When we used to play together, I would mother her, comb her long blonde hair, and constantly give her my attention. 

As an adult, when I was going through probably one of the most difficult times of my life, she was there with profound wisdom, this time, taking care of me.


Her accomplishments are too numerous to count.  She sings, she acts, she counsels...what can't she do? Her ability to be intuitive is amazing. Am I jealous? Hell yes! 


Lastly, my youngest sister.
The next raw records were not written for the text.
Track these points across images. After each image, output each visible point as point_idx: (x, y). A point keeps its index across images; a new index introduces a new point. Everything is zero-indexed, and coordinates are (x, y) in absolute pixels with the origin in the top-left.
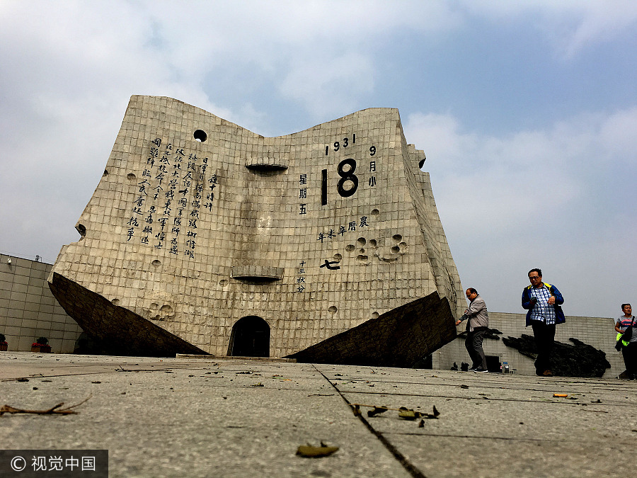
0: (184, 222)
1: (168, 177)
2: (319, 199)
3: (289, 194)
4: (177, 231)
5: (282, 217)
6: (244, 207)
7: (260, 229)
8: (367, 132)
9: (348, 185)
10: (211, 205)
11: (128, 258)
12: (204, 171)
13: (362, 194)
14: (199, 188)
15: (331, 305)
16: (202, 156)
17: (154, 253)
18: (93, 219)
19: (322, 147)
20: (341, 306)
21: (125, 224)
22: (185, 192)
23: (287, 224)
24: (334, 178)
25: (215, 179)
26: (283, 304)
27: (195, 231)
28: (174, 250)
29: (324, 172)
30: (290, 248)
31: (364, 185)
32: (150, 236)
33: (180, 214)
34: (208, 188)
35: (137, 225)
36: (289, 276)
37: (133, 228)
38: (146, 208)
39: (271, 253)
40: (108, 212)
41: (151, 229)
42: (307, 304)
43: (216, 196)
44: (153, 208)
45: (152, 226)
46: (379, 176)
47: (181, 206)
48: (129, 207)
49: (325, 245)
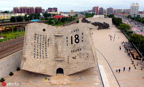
0: (44, 51)
1: (39, 42)
2: (71, 43)
3: (64, 41)
4: (43, 53)
5: (63, 46)
6: (55, 44)
7: (59, 49)
8: (81, 29)
9: (77, 41)
10: (49, 46)
11: (35, 62)
12: (46, 38)
13: (80, 44)
14: (46, 43)
15: (75, 66)
16: (45, 35)
17: (40, 60)
18: (27, 56)
19: (71, 31)
20: (77, 67)
21: (33, 55)
22: (43, 44)
23: (64, 48)
24: (74, 39)
25: (49, 40)
26: (65, 65)
27: (46, 52)
28: (43, 58)
29: (72, 37)
30: (65, 53)
31: (80, 41)
32: (38, 56)
34: (47, 42)
35: (35, 55)
36: (66, 59)
38: (36, 50)
39: (62, 54)
40: (29, 53)
42: (70, 66)
43: (49, 43)
44: (38, 50)
45: (38, 54)
46: (84, 40)
47: (43, 48)
48: (33, 51)
49: (73, 53)
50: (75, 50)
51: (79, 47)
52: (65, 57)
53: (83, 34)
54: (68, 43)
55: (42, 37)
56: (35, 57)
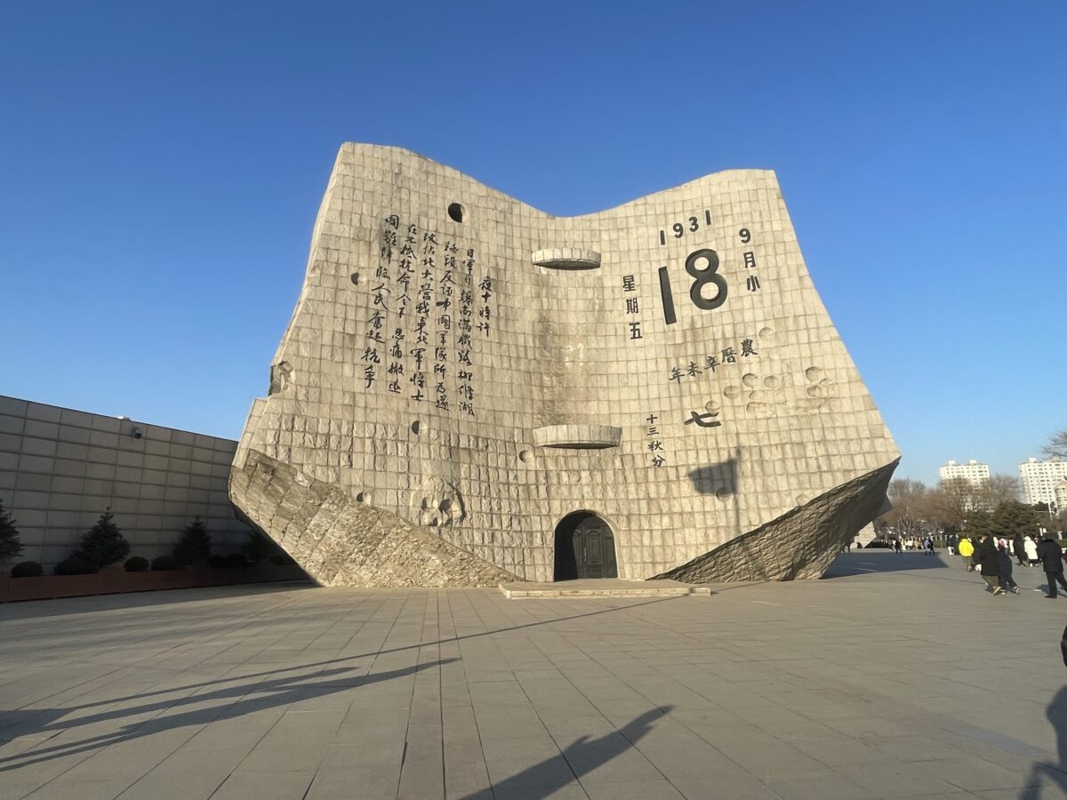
0: (452, 354)
1: (417, 279)
2: (660, 313)
3: (608, 307)
4: (442, 370)
5: (602, 344)
6: (539, 327)
7: (569, 365)
9: (709, 291)
10: (487, 327)
11: (372, 417)
12: (470, 269)
13: (736, 305)
14: (468, 298)
15: (718, 486)
16: (464, 245)
17: (411, 409)
18: (305, 351)
19: (654, 232)
21: (358, 360)
22: (446, 304)
23: (612, 356)
24: (681, 283)
25: (487, 284)
26: (632, 488)
27: (468, 370)
28: (442, 403)
29: (663, 271)
30: (625, 394)
31: (738, 290)
32: (403, 379)
33: (443, 342)
34: (479, 298)
35: (378, 362)
36: (633, 441)
37: (371, 367)
40: (327, 339)
41: (401, 368)
43: (493, 312)
44: (399, 331)
45: (401, 361)
46: (764, 275)
47: (442, 327)
48: (362, 330)
49: (685, 387)
50: (702, 363)
51: (729, 334)
52: (625, 423)
53: (745, 234)
54: (637, 318)
55: (440, 251)
56: (370, 378)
She is my sister by choice.  She is about fifteen years younger than me:






She has captured my heart with her eccentric ways, her beautiful voice and her heart of understanding.  She is so beauituful that I have to make sure she doesn't fall for a guy just because he can't resist her timely, angelic beauty.  Am I jelous?  Hell yes! She is one that I call when all is out of control....not just a snow storm, not just a ghetto hotel, but when chaos seems to be covering me and I have no idea who I am.  I didn't grow up with her, but I will grow old knowing she is a part of my life, like my own blood.  Her sense of humor never ceases to make me smile exactly when I need to smile.  Because of her love of animals, she understands my extreme love of animals.  She is who I am in so many ways. 
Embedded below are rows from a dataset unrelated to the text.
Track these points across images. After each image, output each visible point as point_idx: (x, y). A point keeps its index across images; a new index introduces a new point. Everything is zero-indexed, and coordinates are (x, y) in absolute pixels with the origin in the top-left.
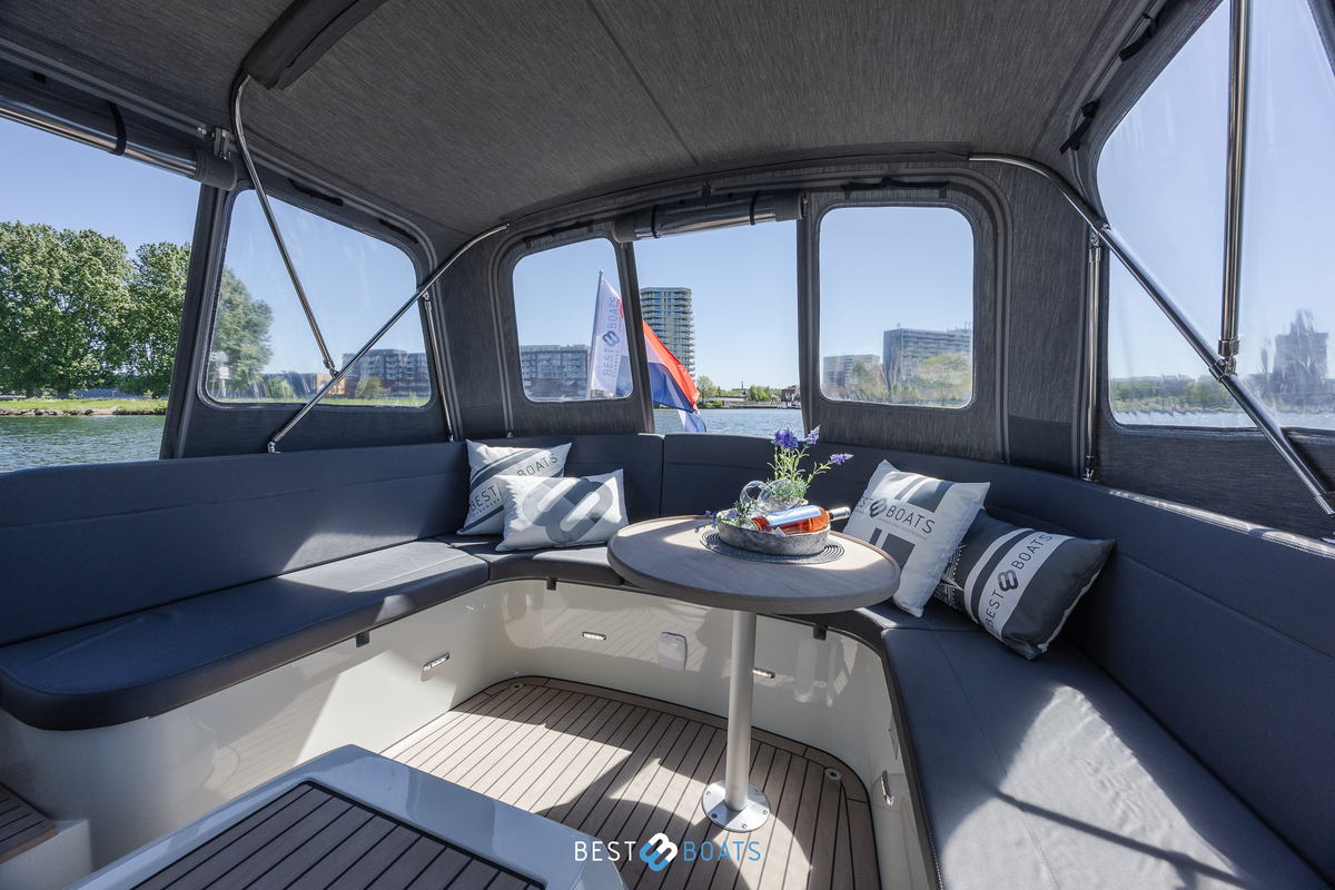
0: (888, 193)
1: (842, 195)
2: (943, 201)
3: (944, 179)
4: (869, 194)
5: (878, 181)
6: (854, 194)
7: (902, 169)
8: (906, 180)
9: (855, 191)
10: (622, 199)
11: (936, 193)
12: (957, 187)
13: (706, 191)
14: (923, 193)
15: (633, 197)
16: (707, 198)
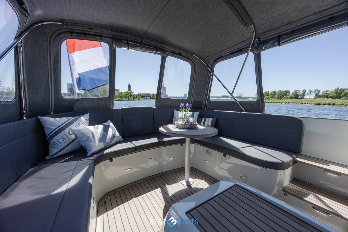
0: (179, 56)
1: (171, 54)
2: (187, 61)
3: (188, 57)
4: (176, 55)
5: (178, 53)
6: (174, 54)
7: (182, 52)
8: (182, 55)
9: (173, 54)
10: (114, 33)
11: (187, 59)
12: (190, 59)
13: (142, 41)
14: (185, 58)
15: (118, 34)
16: (141, 43)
A woman needs sisters!  How can life be full without these beautiful creatures who teach so much, give so much and accept you, just as you are, in all your weaknesses, addicitons, eccentricities and yes, and all of your talents.  I love these women as my own soul and will be forever grateful to them.  When I die, don't look too far away, I'll speak to each of you. 



Listen....Probably through a song, a pet, a dream, or maybe, if I'm lucky, my own voice.  And I'll say the same thing..."I love you, thank you so much for who you are and how you love me."